> _PROBLEM DESCRIPTION_: From the data below, set down exactly the lines between the one holding "non-Hodgkin's type, Low" and the one holding "(IHC) of unremarkable", inclusive, and no others.

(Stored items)
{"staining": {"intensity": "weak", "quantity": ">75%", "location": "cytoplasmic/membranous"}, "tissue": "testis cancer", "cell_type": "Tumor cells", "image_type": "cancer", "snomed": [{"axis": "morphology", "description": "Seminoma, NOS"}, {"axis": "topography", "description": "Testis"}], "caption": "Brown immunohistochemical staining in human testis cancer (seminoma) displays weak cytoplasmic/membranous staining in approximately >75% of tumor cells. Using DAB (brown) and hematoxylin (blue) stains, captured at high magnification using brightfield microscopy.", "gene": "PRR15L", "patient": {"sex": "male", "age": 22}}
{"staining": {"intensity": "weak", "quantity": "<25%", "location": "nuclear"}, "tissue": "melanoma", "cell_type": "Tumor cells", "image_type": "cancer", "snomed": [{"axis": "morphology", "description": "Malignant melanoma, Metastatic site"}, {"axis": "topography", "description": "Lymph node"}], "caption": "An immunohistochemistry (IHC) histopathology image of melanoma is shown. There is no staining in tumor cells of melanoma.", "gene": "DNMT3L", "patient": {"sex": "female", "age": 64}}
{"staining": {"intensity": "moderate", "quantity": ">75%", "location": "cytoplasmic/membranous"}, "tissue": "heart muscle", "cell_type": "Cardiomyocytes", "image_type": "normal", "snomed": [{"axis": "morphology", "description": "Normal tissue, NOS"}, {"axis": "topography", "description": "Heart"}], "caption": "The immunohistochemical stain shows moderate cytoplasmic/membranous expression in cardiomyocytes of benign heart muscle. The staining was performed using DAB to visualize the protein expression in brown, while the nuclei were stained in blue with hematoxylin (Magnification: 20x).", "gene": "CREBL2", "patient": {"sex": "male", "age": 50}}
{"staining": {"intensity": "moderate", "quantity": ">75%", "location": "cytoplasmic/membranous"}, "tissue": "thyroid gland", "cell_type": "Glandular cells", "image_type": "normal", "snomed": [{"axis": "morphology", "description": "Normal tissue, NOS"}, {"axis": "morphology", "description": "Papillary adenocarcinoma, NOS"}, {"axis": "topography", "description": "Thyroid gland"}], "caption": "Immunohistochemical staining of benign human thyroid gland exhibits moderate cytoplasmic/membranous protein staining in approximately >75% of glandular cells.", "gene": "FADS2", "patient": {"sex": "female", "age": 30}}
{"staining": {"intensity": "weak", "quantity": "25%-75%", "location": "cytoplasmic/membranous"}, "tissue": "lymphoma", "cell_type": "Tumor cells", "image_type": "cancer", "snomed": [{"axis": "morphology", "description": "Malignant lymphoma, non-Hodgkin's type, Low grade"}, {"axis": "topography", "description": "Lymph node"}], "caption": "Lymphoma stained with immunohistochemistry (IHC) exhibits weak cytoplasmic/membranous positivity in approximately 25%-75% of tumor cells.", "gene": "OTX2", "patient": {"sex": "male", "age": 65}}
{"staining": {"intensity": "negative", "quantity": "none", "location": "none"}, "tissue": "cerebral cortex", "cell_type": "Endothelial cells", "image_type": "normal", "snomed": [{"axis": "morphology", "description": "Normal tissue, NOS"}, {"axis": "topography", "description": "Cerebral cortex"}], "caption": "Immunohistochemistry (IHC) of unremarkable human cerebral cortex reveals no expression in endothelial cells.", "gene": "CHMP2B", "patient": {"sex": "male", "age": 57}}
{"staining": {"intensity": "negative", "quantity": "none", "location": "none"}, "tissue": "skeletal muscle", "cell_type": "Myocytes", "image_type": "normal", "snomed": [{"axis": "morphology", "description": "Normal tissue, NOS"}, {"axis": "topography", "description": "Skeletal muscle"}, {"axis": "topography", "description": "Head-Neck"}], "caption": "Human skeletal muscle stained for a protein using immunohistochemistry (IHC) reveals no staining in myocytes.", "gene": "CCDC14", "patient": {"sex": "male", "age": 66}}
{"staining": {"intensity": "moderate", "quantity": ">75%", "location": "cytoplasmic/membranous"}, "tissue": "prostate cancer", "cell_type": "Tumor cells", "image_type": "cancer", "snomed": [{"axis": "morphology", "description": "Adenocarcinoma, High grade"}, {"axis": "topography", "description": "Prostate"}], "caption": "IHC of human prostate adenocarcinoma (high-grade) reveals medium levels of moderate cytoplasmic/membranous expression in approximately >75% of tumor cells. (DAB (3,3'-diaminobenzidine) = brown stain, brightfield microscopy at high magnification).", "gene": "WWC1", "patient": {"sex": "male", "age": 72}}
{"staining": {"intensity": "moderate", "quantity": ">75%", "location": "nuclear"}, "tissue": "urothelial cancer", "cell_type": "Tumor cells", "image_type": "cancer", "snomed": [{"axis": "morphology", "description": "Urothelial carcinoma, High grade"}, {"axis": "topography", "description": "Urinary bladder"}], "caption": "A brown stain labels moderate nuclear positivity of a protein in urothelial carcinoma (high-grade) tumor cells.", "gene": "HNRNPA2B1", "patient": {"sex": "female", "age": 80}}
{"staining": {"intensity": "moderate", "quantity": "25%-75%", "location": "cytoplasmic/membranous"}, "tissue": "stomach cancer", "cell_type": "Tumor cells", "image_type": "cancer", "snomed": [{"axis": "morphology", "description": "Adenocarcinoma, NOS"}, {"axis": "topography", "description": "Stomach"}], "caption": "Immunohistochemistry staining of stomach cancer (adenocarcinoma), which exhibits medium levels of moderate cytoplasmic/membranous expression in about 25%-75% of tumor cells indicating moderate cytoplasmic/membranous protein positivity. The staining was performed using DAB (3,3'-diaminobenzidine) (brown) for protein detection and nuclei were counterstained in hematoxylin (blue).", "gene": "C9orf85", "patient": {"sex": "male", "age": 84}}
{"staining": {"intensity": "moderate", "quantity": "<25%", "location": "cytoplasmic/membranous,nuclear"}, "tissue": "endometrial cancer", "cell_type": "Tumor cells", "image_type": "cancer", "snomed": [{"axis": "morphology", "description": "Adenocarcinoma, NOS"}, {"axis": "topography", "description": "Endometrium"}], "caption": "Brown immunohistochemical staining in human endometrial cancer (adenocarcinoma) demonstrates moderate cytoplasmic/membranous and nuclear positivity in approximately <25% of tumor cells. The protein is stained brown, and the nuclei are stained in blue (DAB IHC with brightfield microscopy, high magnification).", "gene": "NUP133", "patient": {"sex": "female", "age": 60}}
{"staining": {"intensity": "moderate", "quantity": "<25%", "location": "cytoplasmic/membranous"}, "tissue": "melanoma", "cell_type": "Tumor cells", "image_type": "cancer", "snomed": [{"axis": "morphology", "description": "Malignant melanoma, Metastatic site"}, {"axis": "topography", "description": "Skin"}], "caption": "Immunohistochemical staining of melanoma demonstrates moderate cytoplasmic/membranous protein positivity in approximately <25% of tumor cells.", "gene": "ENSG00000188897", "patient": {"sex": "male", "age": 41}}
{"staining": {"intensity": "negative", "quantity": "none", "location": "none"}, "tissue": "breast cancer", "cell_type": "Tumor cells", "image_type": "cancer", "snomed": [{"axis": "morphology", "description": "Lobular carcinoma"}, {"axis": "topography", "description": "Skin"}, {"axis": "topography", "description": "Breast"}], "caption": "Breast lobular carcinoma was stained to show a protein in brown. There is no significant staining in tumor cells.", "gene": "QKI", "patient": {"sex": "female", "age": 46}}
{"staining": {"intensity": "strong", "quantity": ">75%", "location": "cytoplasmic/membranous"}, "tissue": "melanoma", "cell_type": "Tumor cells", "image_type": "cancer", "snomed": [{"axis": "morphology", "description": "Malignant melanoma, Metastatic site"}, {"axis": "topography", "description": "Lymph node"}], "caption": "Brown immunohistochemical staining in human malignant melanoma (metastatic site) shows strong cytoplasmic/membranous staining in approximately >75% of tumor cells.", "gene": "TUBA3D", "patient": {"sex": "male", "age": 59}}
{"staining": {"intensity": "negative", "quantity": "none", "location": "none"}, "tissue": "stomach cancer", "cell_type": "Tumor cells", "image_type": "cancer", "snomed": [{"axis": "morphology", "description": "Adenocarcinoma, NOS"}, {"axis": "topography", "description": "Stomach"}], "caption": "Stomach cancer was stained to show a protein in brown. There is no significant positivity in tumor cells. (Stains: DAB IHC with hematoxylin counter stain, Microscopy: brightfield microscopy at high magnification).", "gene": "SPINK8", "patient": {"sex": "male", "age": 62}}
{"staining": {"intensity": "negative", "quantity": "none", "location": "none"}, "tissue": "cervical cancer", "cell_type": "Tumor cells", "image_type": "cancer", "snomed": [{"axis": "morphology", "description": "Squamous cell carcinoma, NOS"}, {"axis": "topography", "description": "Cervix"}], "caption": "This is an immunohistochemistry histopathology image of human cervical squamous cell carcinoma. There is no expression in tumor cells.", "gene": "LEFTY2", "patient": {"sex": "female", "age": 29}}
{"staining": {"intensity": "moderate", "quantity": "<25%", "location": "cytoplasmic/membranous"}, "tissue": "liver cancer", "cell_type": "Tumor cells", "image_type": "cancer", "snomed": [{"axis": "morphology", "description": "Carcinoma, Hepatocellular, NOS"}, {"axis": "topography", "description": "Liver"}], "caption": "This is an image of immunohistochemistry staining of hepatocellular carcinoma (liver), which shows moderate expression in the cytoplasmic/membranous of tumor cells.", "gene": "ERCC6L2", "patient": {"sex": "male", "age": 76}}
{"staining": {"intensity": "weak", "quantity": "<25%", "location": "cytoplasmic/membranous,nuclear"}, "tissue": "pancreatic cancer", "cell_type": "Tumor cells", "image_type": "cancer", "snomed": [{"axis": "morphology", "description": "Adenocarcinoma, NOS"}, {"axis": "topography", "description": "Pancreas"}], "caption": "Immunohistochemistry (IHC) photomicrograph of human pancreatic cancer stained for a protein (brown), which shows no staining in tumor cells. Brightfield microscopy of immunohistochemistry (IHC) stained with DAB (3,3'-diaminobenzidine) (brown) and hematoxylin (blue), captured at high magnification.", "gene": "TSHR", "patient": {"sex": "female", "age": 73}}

> _EXERCISE ANSWER_:
{"staining": {"intensity": "weak", "quantity": "25%-75%", "location": "cytoplasmic/membranous"}, "tissue": "lymphoma", "cell_type": "Tumor cells", "image_type": "cancer", "snomed": [{"axis": "morphology", "description": "Malignant lymphoma, non-Hodgkin's type, Low grade"}, {"axis": "topography", "description": "Lymph node"}], "caption": "Lymphoma stained with immunohistochemistry (IHC) exhibits weak cytoplasmic/membranous positivity in approximately 25%-75% of tumor cells.", "gene": "OTX2", "patient": {"sex": "male", "age": 65}}
{"staining": {"intensity": "negative", "quantity": "none", "location": "none"}, "tissue": "cerebral cortex", "cell_type": "Endothelial cells", "image_type": "normal", "snomed": [{"axis": "morphology", "description": "Normal tissue, NOS"}, {"axis": "topography", "description": "Cerebral cortex"}], "caption": "Immunohistochemistry (IHC) of unremarkable human cerebral cortex reveals no expression in endothelial cells.", "gene": "CHMP2B", "patient": {"sex": "male", "age": 57}}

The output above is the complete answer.